Problem Link

Practice

Contest

Author: Ankur Verma

Tester: Raju Varshney

Editorialist: Vaibhav Tulsyan & Raju Varshney

Difficulty

Easy

Pre-requisites

Graphs, Depth First Search

Problem

Given a rooted tree, find the number of ways to traverse the tree, starting from the root.

Quick Explanation

The number of ways is the product of factorials of number of children of each node.

Explanation

First, it must be noticed that since every node is reachable from every other node and there are N - 1 edges, the graph is a tree.

Let some Parent node be P and its children be C_1, C_2, C_3, … , C_n, then:

ways(P) = n!

This is because, after P is visited, its children will be visited in some order - the number of ways to order the children would be factorial of the number of children of P.

Hence, by the counting principle, the total number of ways to traverse the tree would be =

children(1)! * children(2)! * … * children(N)!

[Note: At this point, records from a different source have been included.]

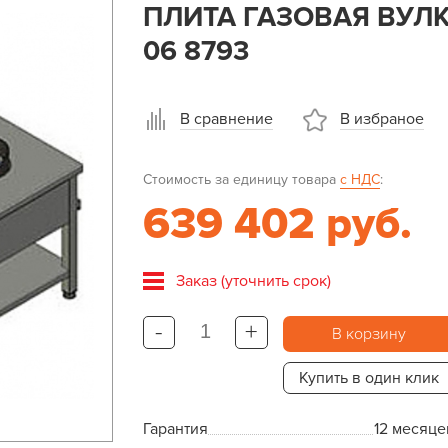
ПЛИТА ГАЗОВАЯ ВУЛ
06 8793
В сравнение
В избраное
Стоимость за единицу товара
с НДС
:
639 402 руб.
Заказ (уточнить срок)
-
+
В корзину
Купить в один клик
Гарантия
12 месяце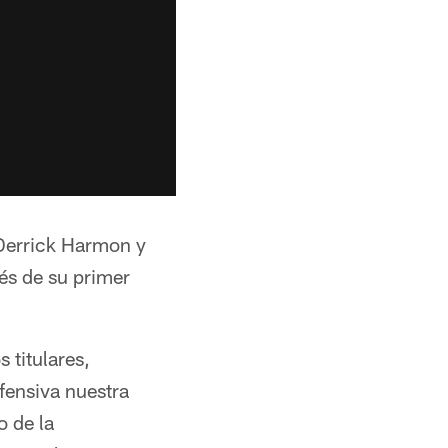
 Derrick Harmon y
és de su primer
 titulares,
fensiva nuestra
o de la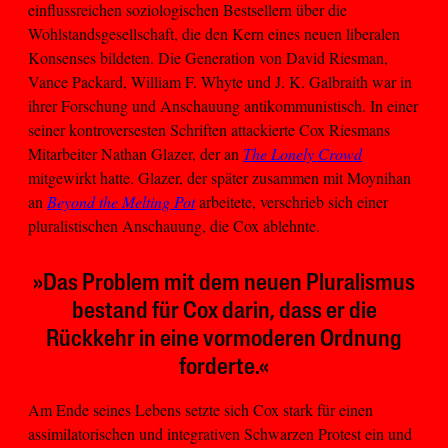
einflussreichen soziologischen Bestsellern über die
Wohlstandsgesellschaft, die den Kern eines neuen liberalen
Konsenses bildeten. Die Generation von David Riesman,
Vance Packard, William F. Whyte und J. K. Galbraith war in
ihrer Forschung und Anschauung antikommunistisch. In einer
seiner kontroversesten Schriften attackierte Cox Riesmans
Mitarbeiter Nathan Glazer, der an
The Lonely Crowd
mitgewirkt hatte. Glazer, der später zusammen mit Moynihan
an
Beyond the Melting Pot
arbeitete, verschrieb sich einer
pluralistischen Anschauung, die Cox ablehnte.
»Das Problem mit dem neuen Pluralismus
bestand für Cox darin, dass er die
Rückkehr in eine vormoderen Ordnung
forderte.«
Am Ende seines Lebens setzte sich Cox stark für einen
assimilatorischen und integrativen Schwarzen Protest ein und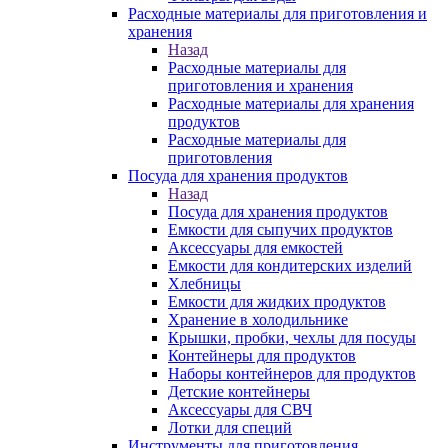
Расходные материалы для приготовления и
хранения
Назад
Расходные материалы для
приготовления и хранения
Расходные материалы для хранения
продуктов
Расходные материалы для
приготовления
Посуда для хранения продуктов
Назад
Посуда для хранения продуктов
Емкости для сыпучих продуктов
Аксессуары для емкостей
Емкости для кондитерских изделий
Хлебницы
Емкости для жидких продуктов
Хранение в холодильнике
Крышки, пробки, чехлы для посуды
Контейнеры для продуктов
Наборы контейнеров для продуктов
Детские контейнеры
Аксессуары для СВЧ
Лотки для специй
Инструменты для приготовления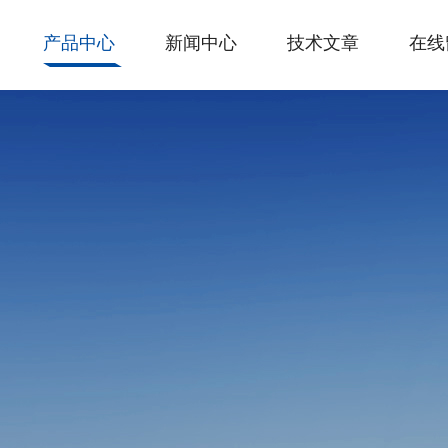
产品中心
新闻中心
技术文章
在线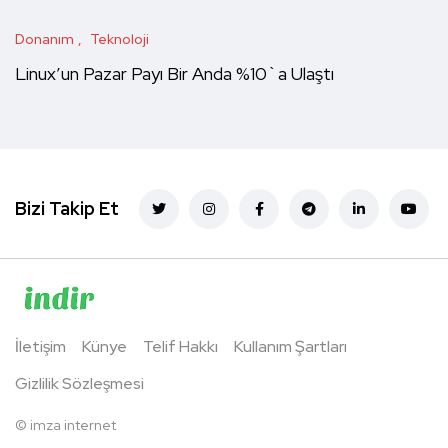
Donanım
Teknoloji
Linux’un Pazar Payı Bir Anda %10`a Ulaştı
Bizi Takip Et
İletişim
Künye
Telif Hakkı
Kullanım Şartları
Gizlilik Sözleşmesi
©
imza internet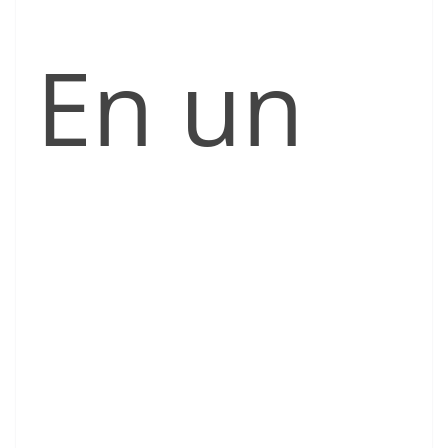
En un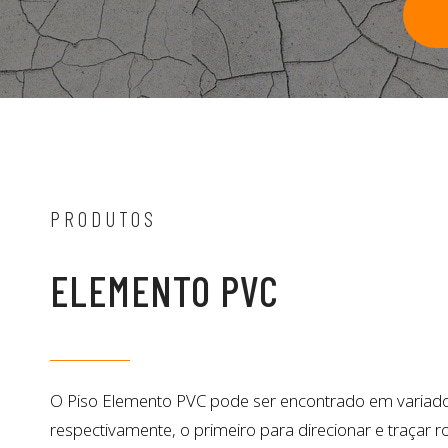
PRODUTOS
ELEMENTO PVC
O Piso Elemento PVC pode ser encontrado em variados t
respectivamente, o primeiro para direcionar e traçar r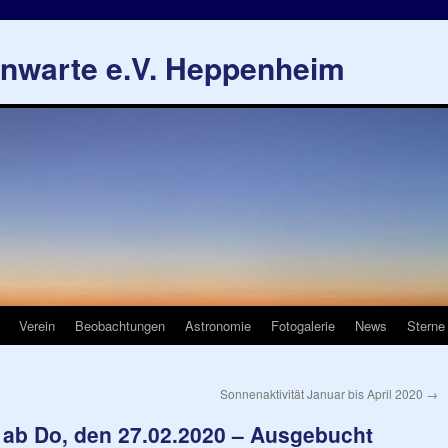
rnwarte e.V. Heppenheim
Verein
Beobachtungen
Astronomie
Fotogalerie
News
Sterne
Sonnenaktivität Januar bis April 2020
→
ab Do, den 27.02.2020 – Ausgebucht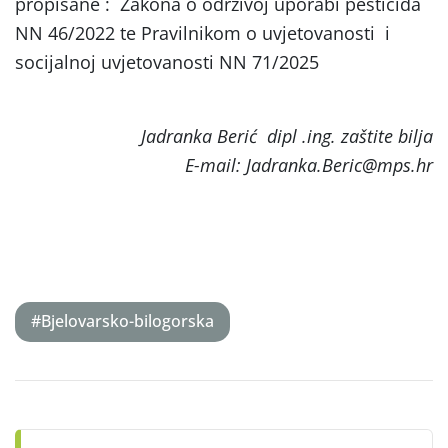
propisane : Zakona o održivoj uporabi pesticida
NN 46/2022 te Pravilnikom o uvjetovanosti i
socijalnoj uvjetovanosti NN 71/2025
Jadranka Berić dipl .ing. zaštite bilja
E-mail: Jadranka.Beric@mps.hr
#Bjelovarsko-bilogorska
Post
navigation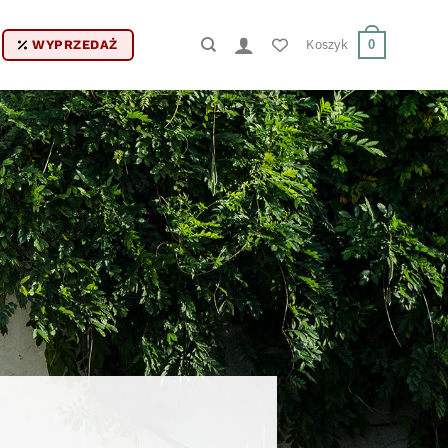
Koszyk
0
WYPRZEDAŻ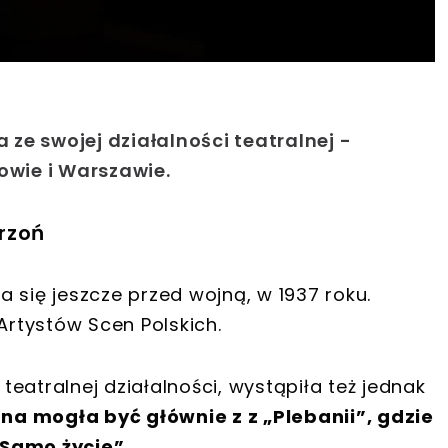
ze swojej działalności teatralnej -
kowie i Warszawie.
rzoń
a się jeszcze przed wojną, w 1937 roku.
 Artystów Scen Polskich.
eatralnej działalności, wystąpiła też jednak
a mogła być głównie z z „Plebanii”, gdzie
„Samo życie”.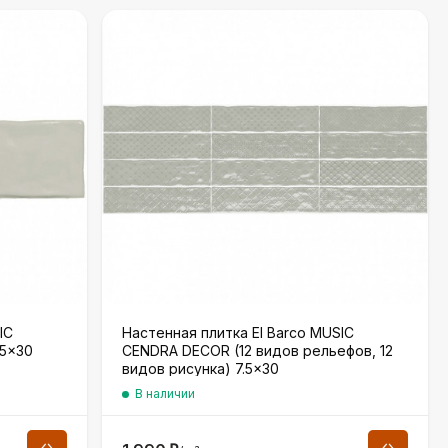
IC
Настенная плитка El Barco MUSIC
.5×30
CENDRA DECOR (12 видов рельефов, 12
видов рисунка) 7.5×30
В наличии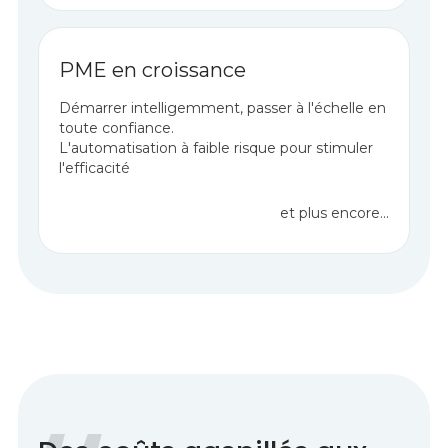
PME en croissance
Démarrer intelligemment, passer à l'échelle en
toute confiance.
L'automatisation à faible risque pour stimuler
l'efficacité
et plus encore...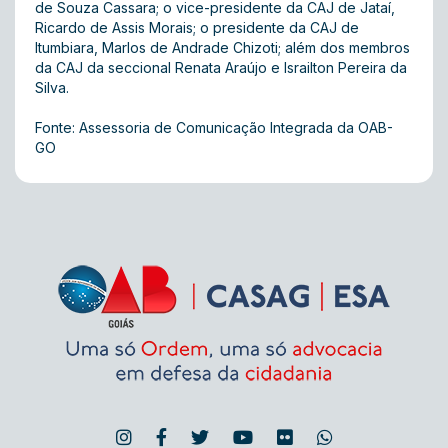
de Souza Cassara; o vice-presidente da CAJ de Jataí,
Ricardo de Assis Morais; o presidente da CAJ de
Itumbiara, Marlos de Andrade Chizoti; além dos membros
da CAJ da seccional Renata Araújo e Israilton Pereira da
Silva.
Fonte: Assessoria de Comunicação Integrada da OAB-
GO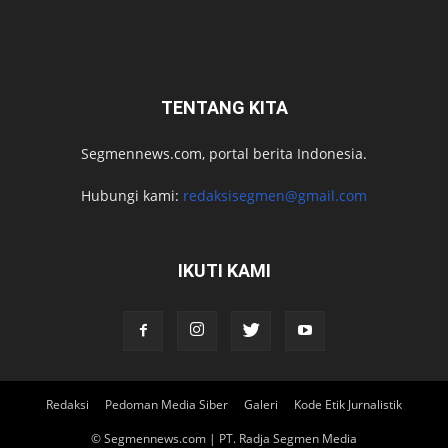
TENTANG KITA
Segmennews.com, portal berita Indonesia.
Hubungi kami:
redaksisegmen@gmail.com
IKUTI KAMI
Redaksi
Pedoman Media Siber
Galeri
Kode Etik Jurnalistik
© Segmennews.com | PT. Radja Segmen Media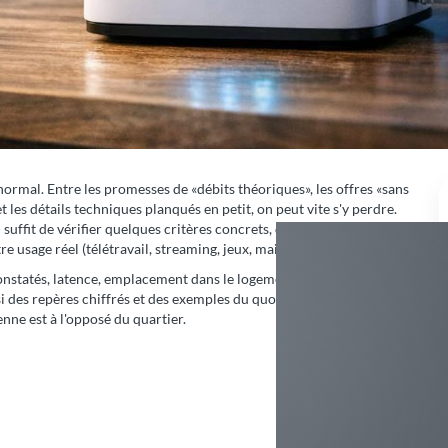
À quoi ça sert
ualité
Détermine la stabilité et le débit réel
bridage
Évite les mauvaises surprises en fin de
mois
antennes
Améliore la portée et le confort multi-
appareils
Permet de tester sans se coincer
régation
Jeu, visio, télétravail, usages intensifs
éorique)
ite 80% des erreurs.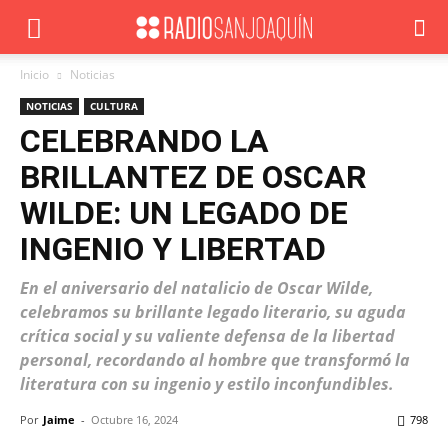
Inicio
Noticias
NOTICIAS
CULTURA
CELEBRANDO LA
BRILLANTEZ DE OSCAR
WILDE: UN LEGADO DE
INGENIO Y LIBERTAD
En el aniversario del natalicio de Oscar Wilde,
celebramos su brillante legado literario, su aguda
crítica social y su valiente defensa de la libertad
personal, recordando al hombre que transformó la
literatura con su ingenio y estilo inconfundibles.
Por
Jaime
-
Octubre 16, 2024
798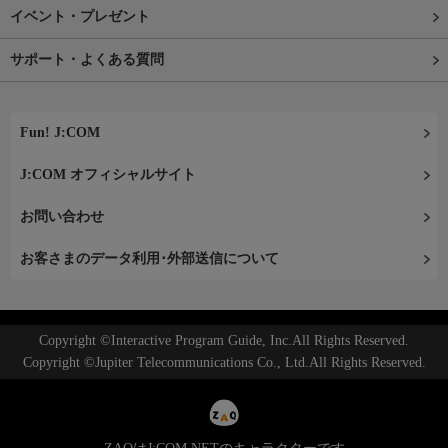
イベント・プレゼント
サポート・よくある質問
Fun! J:COM
J:COM オフィシャルサイト
お問い合わせ
お客さまのデータ利用･外部送信について
Copyright ©Interactive Program Guide, Inc.All Rights Reserved.
Copyright ©Jupiter Telecommunications Co., Ltd.All Rights Reserved.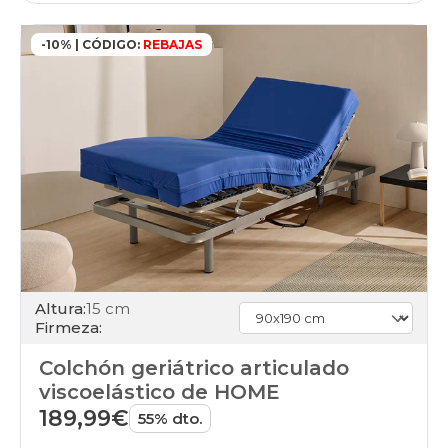
-10% | CÓDIGO:
REBAJAS
Altura:
15 cm
Firmeza:
Colchón geriátrico articulado
viscoelástico de HOME
189,99€
55% dto.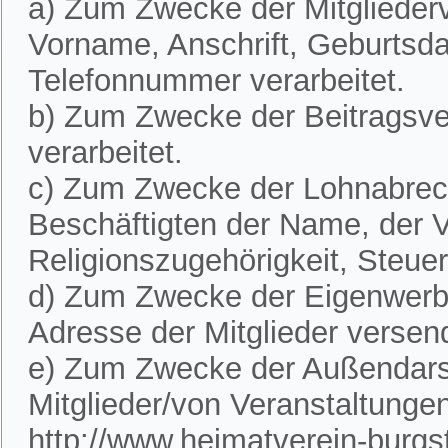
a) Zum Zwecke der Mitglieder
Vorname, Anschrift, Geburtsd
Telefonnummer verarbeitet.
b) Zum Zwecke der Beitragsve
verarbeitet.
c) Zum Zwecke der Lohnabre
Beschäftigten der Name, der V
Religionszugehörigkeit, Steue
d) Zum Zwecke der Eigenwerbu
Adresse der Mitglieder versen
e) Zum Zwecke der Außendarst
Mitglieder/von Veranstaltunge
http://www.heimatverein-burgste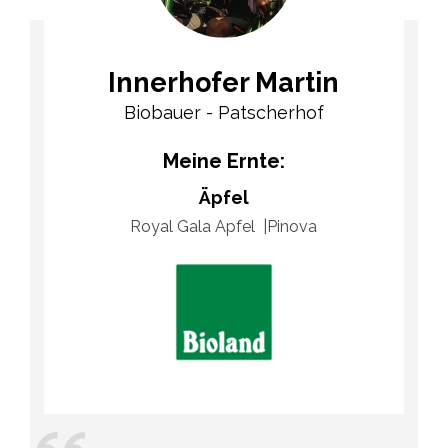
Innerhofer Martin
Biobauer - Patscherhof
Meine Ernte:
Äpfel
Royal Gala Apfel
Pinova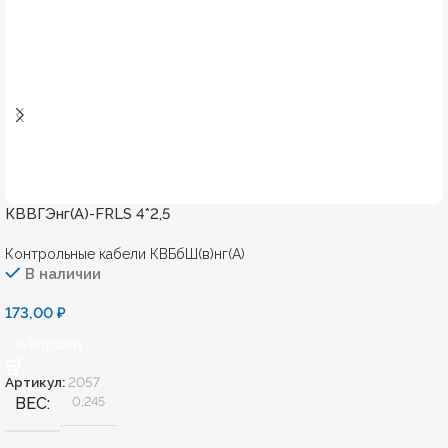
КВВГЭнг(А)-FRLS 4*2,5
Контрольные кабели КВБбШ(в)нг(А)
В наличии
173,00
₽
В Корзину
Артикул:
2057
ВЕС
0,245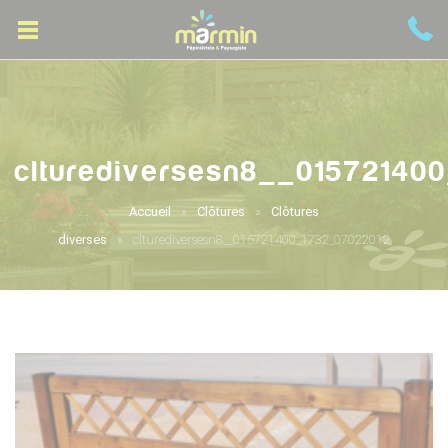
clturediversesn8__01572140
Accueil
Clôtures
Clôtures
diverses
clturediversesn8__015721400_1732_07022012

where children(X) represents the number of children of node X in the rooted tree.

Related problems

1. http://www.spoj.com/problems/PT07Y/

Here is my code

https://www.codechef.com/viewsolution/9976871

Here is my DFS Code, After building the adjacency list, the answer would simply be dfs(root,-1);

dfs(pos,par){
    ret = max(1,adj[pos].size()-1+(pos==par));
    ret = factorial(ret);
    for(int child :adj[pos])
	    if(child!=par)
		    ret=(ret*dfs(child,pos))%mod;
    return ret;
}